The aged images themselves are in `aged_imgs/` — you do not need to re-run the
aging to reproduce the experiment.

---

## Known issues and caveats

Read these before reporting numbers.

- **Score the list variant of `plot types`.** The open-ended variant scores
  near zero for all models for phrasing reasons, not vision reasons. See above.
- **Two different "distribution" questions exist.** For contour figures,
  `distribution-color` and `distribution-x/y` over `[random, linear, gaussian
  mixture model]`. For sky figures, `distribution-image` over `[gaussian
  mixture model, real image of the sky]`. They are not comparable and should
  not be pooled — match on the full question text, not on the substring
  "underlying distribution".
- **Ground truth is shaped differently in the two file types.** In the released
  qa jsons `A` is *always* a `dict` (all 47,357 of them). In the run pickles it
  is a `dict` for figure-level questions but **unwrapped to a bare `str` or
  `float`** for plot-level ones. Each question is consistent in its own type,
  but code that reads both file types must handle both shapes.
- **Models rename the answer key.** Claude commonly answers `plot_types` when
  asked for `plot types`. Match keys up to spacing, underscores and case, or
  you will score a correct answer as a parse failure.
- **A small number of responses are unparsable** — about 0.14% (30 of 21,300),
  split between prose-instead-of-JSON and valid JSON containing an explicit
  `null` refusal.

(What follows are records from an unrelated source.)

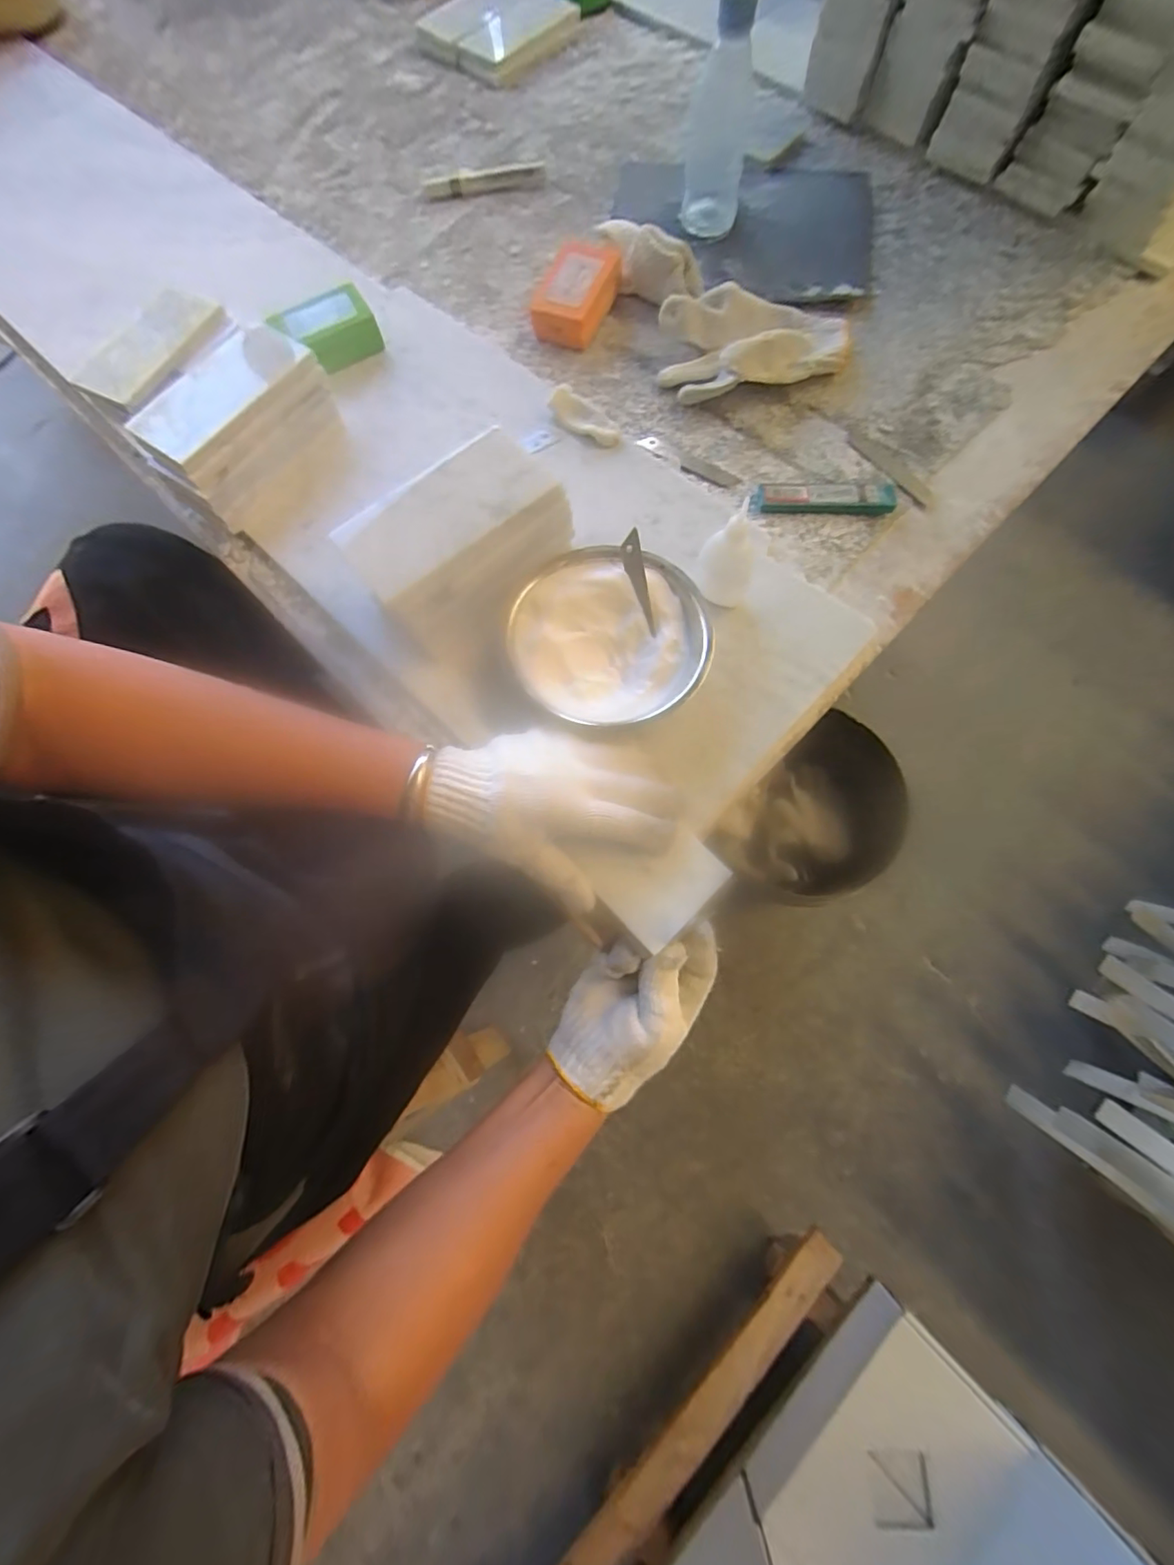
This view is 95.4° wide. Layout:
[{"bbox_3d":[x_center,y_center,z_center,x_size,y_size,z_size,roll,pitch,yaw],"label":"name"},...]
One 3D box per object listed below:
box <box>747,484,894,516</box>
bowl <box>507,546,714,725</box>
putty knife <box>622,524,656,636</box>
[{"bbox_3d":[0.206,-0.251,0.469,0.122,0.013,0.031,2,72,1],"label":"box"},{"bbox_3d":[0.017,-0.107,0.408,0.142,0.046,0.134,0,72,1],"label":"bowl"},{"bbox_3d":[0.040,-0.149,0.404,0.014,0.011,0.076,-15,93,-4],"label":"putty knife"}]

Decide deliberately whether those count as wrong or as
  excluded; the two failure modes arguably differ.
- **Level 2 answers are often wrong by orders of magnitude.** Bounded metrics
  (e.g. sSMAPE) saturate here. `log10(predicted/true)` is the more informative
  summary for the angular-size and colour-statistic questions.
- **The dataset viewer is disabled** (`viewer: false`). The JSON records are
  deeply nested rather than tabular, so the viewer cannot render them
  meaningfully.

---

## Provenance and attribution

The **`sky-real`** figures are plotted from real survey cutouts retrieved via
[NASA SkyView](https://skyview.gsfc.nasa.gov/). Across the 667 real-sky
figures: 659 distinct astronomical objects, drawn from 14 SkyView survey
categories — predominantly optical (`OtherOptical`, `Optical:DSS`), with
infrared (`IRAS`, `WISE`, `2MASS`, `AKARI`, `Planck`, `WMAP&COBE`, `UKIDSS`),
radio (`Radio:MHz`, `Radio:GHz`, `GLEAM`) and X-ray (`ROSATDiffuse`)
representative among them.

Each figure's `plot0.data['data params']['sky image params']` keeps the full
provenance: source `filename`, the original FITS `header`, `survey`,
`telescope`, `instrument`, `object`, `bunit`, and the ADS-style bibcode of the
paper the field was taken from (411 distinct source papers).